Dr. Oz: Legendary TV Creator Norman Lear
Dr. Oz talked to Norman Lear, the legendary writer and producer who has created some of television’s best comedies, including The Jeffersons, Sanford and Son, and All in the Family. At their peak, Norman Lear’s television programs were watched by 120 million people a week. He often pushed the envelope and addressed controversial topics not seen in mainstream television before.
Now, Norman Lear came by Dr. Oz to talk about his new memoir Even This I Get to Experience. The 92-year-old writes in the book about his incredible career and his advice for the world.
“I don’t think most of us would’ve had a childhood without you. It’s remarkable how much you influenced us,” Dr. Oz said.
“I wouldn’t have had a childhood without me, also,” Norman Lear joked.

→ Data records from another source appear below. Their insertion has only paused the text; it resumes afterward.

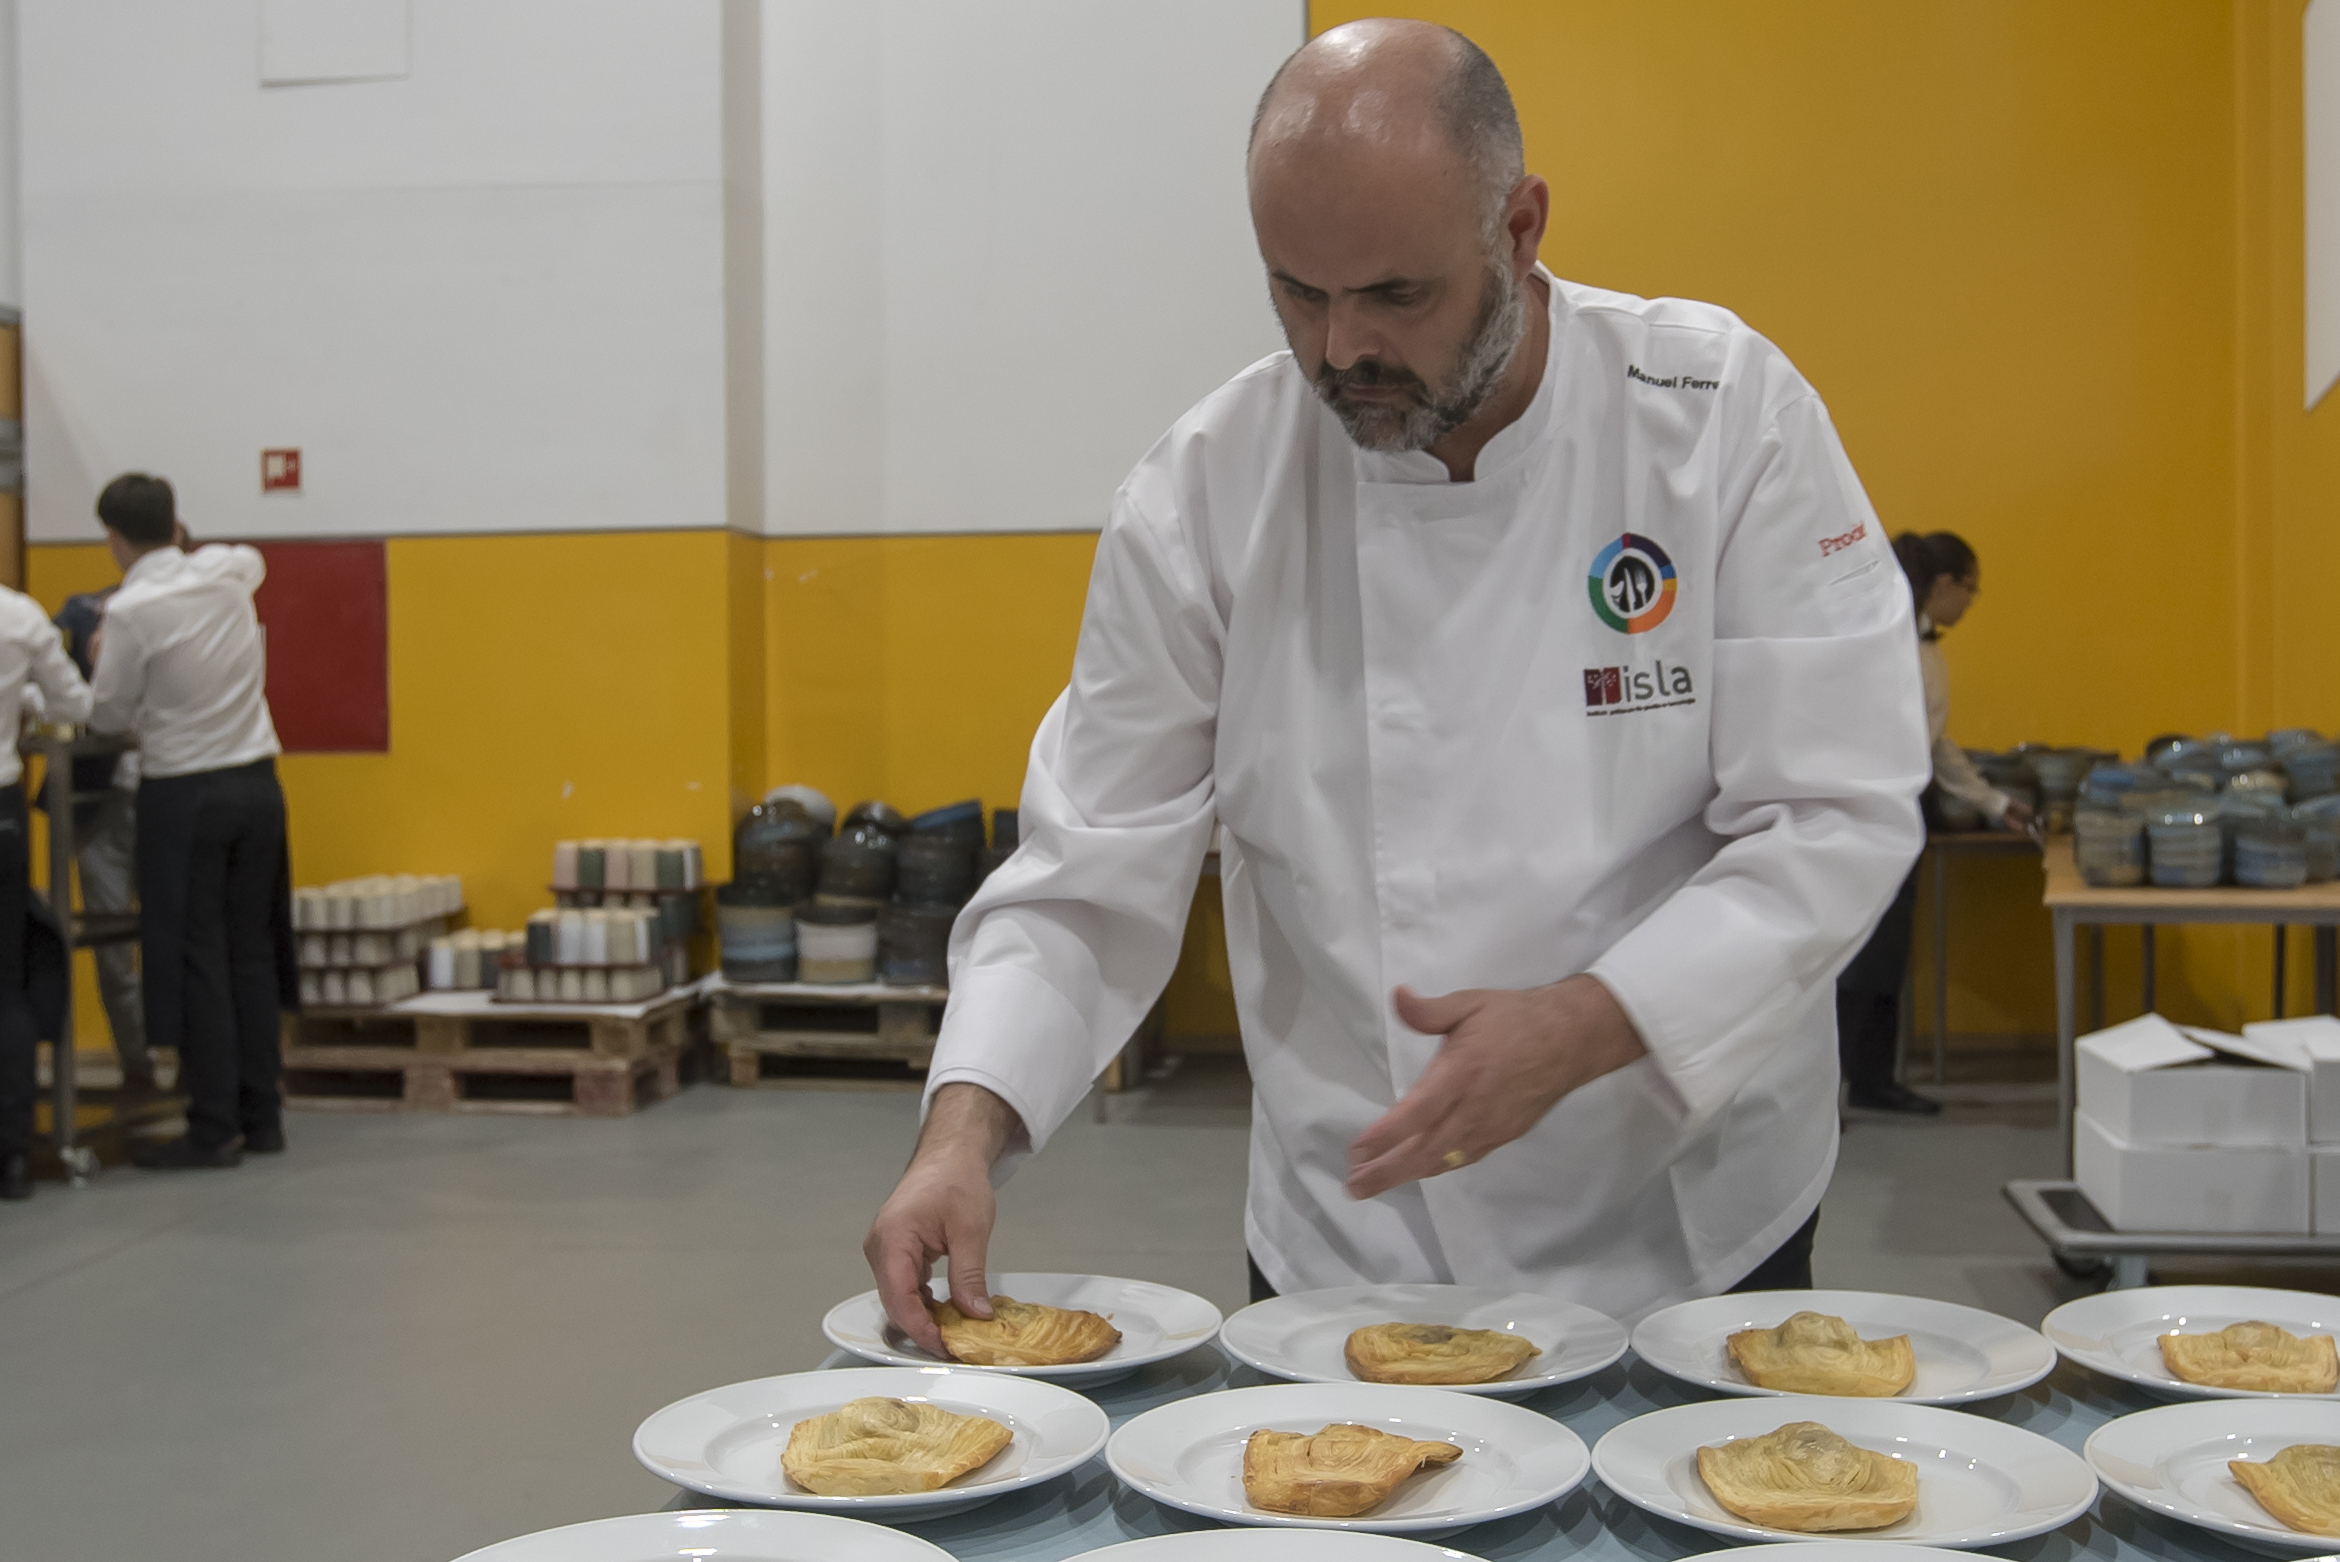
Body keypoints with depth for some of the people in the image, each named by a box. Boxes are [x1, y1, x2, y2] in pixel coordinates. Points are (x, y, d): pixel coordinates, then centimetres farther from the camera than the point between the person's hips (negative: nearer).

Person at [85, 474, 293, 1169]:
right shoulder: (225, 572, 2)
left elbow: (108, 716, -3)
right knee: (251, 951, 11)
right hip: (257, 782, 5)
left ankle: (213, 1128, 3)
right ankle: (261, 1115, 16)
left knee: (197, 961, 0)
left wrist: (102, 658, 14)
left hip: (184, 795, -5)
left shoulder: (129, 611, -14)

Dr. Oz: Norman Lear Secret to Being Healthy
So what’s the secret to living to 92 and being healthy? “I think it’s going to bed with the taste of coffee in your mind for the next morning and with the sight of your children the next morning. Waking up to do it again. I like waking up,” he said.

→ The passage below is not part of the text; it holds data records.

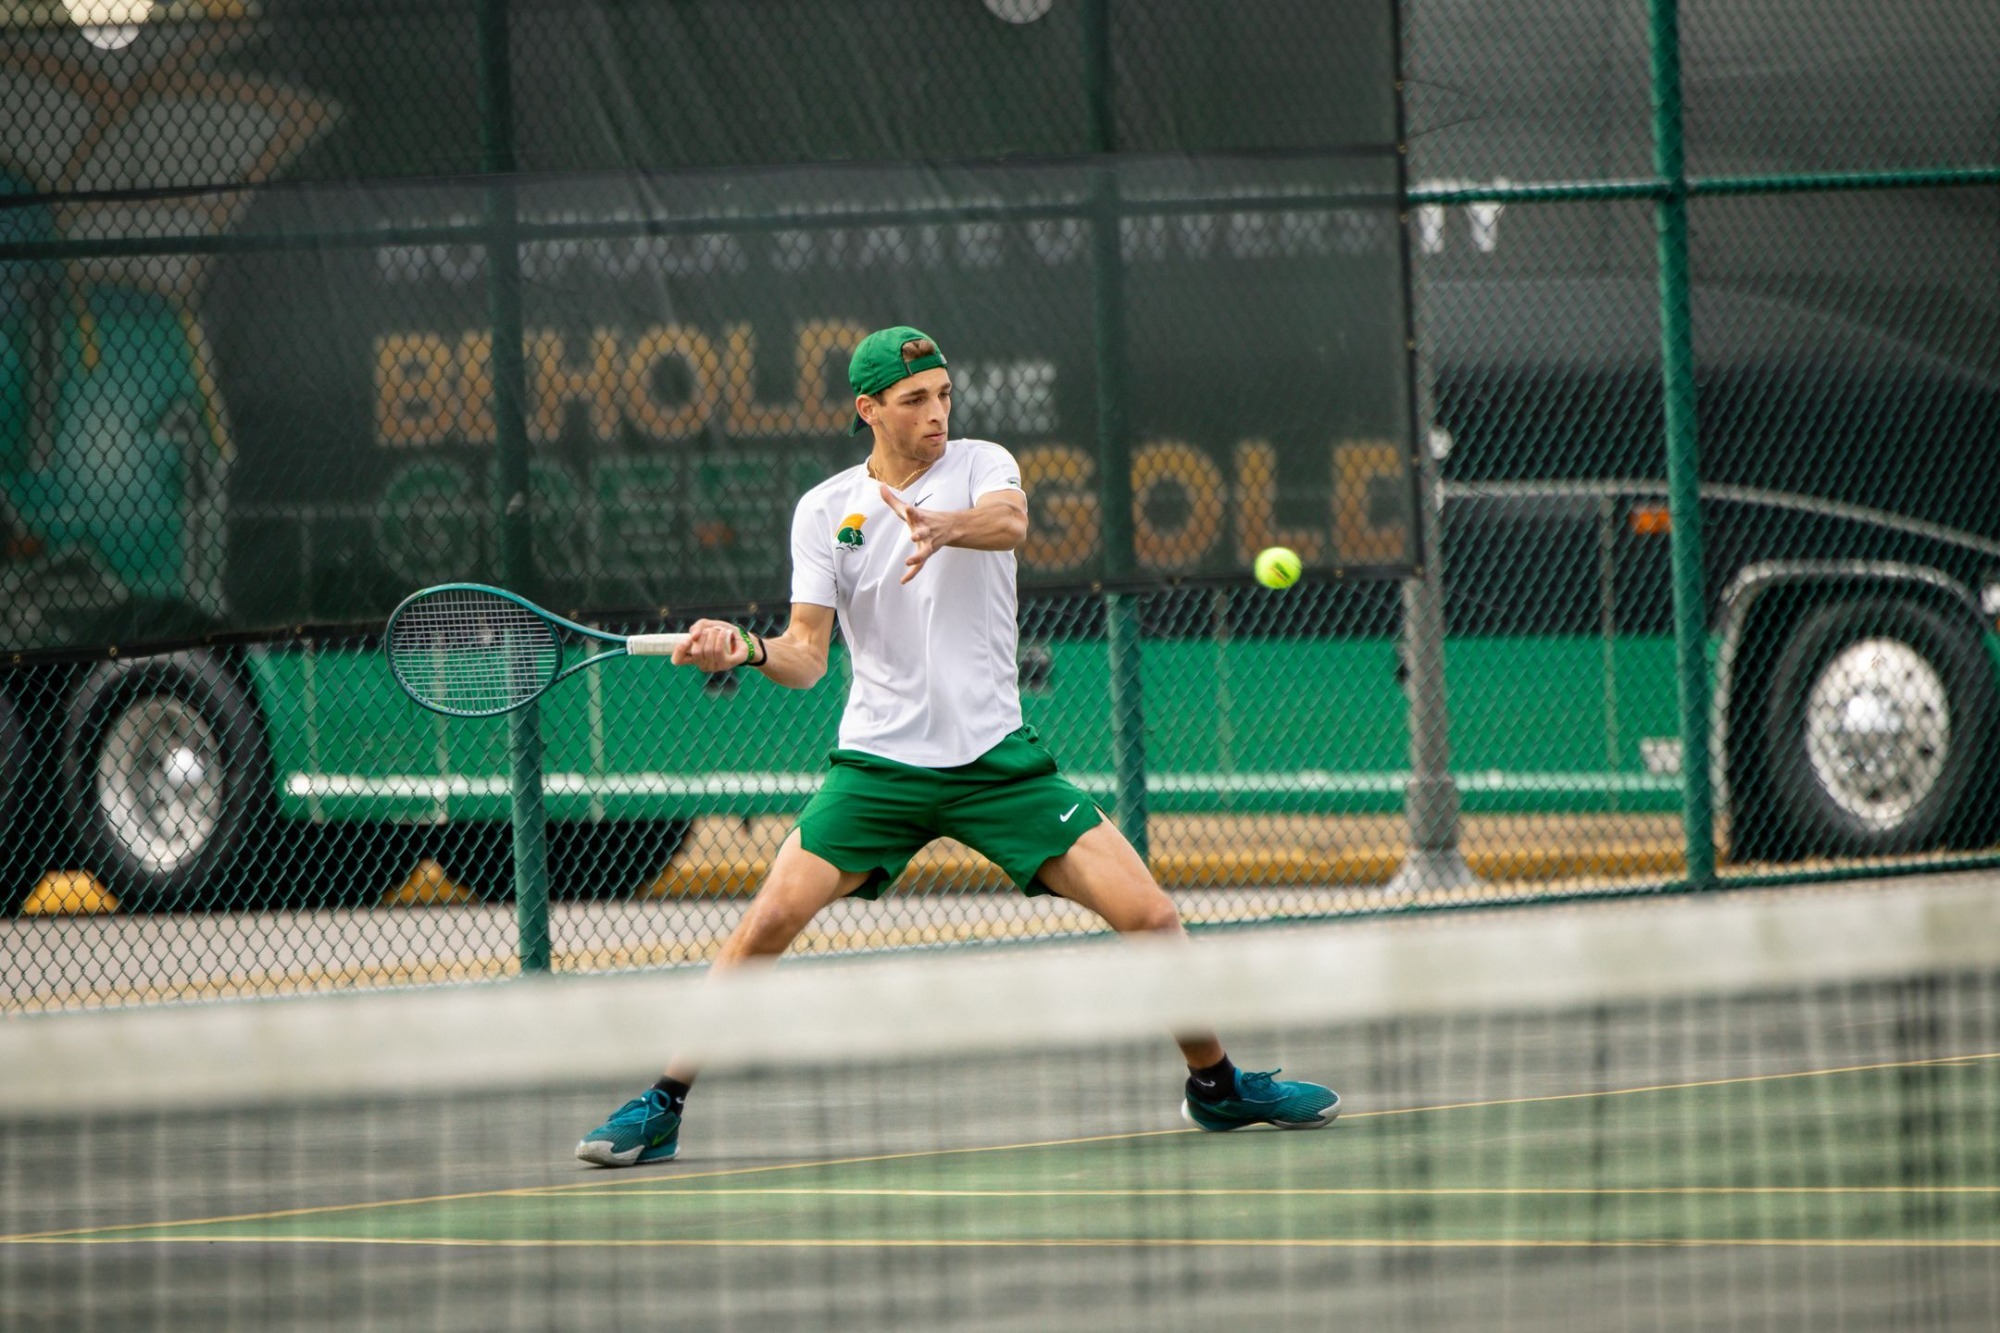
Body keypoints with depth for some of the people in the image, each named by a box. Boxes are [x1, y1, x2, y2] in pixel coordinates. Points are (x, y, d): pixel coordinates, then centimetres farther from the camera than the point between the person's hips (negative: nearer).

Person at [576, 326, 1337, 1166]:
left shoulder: (981, 465, -1)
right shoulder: (825, 511, 2)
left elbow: (1010, 522, -26)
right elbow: (807, 656, -1)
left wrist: (945, 525, -49)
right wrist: (745, 650, -24)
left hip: (997, 756, 0)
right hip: (879, 762, 0)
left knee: (1149, 916, -7)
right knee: (770, 919, -16)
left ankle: (1215, 1085, 15)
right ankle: (662, 1110, -7)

Dr. Oz: Norman Lear Children
Norman Lear had children ranging from 68 years old to 20 years old. It’s quite a gap. Norman explained that when he talks to a 54-year-old, he’s 54. If he talks to a 20-year-old, he’s 20.
“I’m talking to an 82-year-old…I see less of them all the time,” he joked.
Dr. Oz wondered what a 92-year-old version of himself would tell a 20-year-old version of himself. He said that when you turn 90, nothing changes, except everyone around you changes. “As soon as I turned 90, I got applause walking across the room,” he joked.
Dr. Oz: Norman Lear Television Career
Dr. Oz wondered why it was so important for Norman Lear to change the conversations about controversial issues, like Maude and her abortion storyline or Archie Bunker and racism. Why did he push the envelope?
“Because I was a sensible, serious guy. I saw the humor in life, because it exists everywhere,” Norman Lear said. “There was so much going on in our families. Our children, our marriages, our culture. And the way all of that impacted us. So all we did was deal with that. We did nothing surprising. It was a lot…I don’t know whether I can say easier, but it was a lot more available then such subjects as ‘The roast is ruined and the boss is coming to dinner’ when a 17-year-old child is in the neighborhood pregnant and the family is dealing with whether that child at 17 should have that baby.”
Dr. Oz asked what legacy Norman Lear would want us to remember him with. He said he would love for us to remember him as someone who convinced everyone that they matter.
Dr. Oz: Norman Lear Meathead
Norman Lear said that the term “meathead” from All in the Family came from when he was a kid. His father called him a meathead all the time.
Dr. Oz: Norman Lear Health
Dr. Oz wondered whether he was a meathead with his health. Norman Lear said he smoked until he made a movie called Cold Turkey. That movie was about an entire city that tried to give up smoking at once. He said he thought the movie was riotously funny and did a good job of poking fun of smoking. The movie inspired him to quit. But overall, he’s led a healthy life. That’s because he said he liked getting up in the morning and experiencing things.
“I appreciate every breath I take,” he said.
Dr. Oz: Norman Lear Stretching
Norman Lear showed Dr. Oz some of his stretches and when he bent over to demonstrate them, Dr. Oz said he had a “nice behind.” So Norman showed it off to the audience. Norman Lear, at 92, can do a three-finger touch to his toes. He said he used to be able to get his whole fist down, but he can’t do that anymore.
Even This I Get to Experience is out now.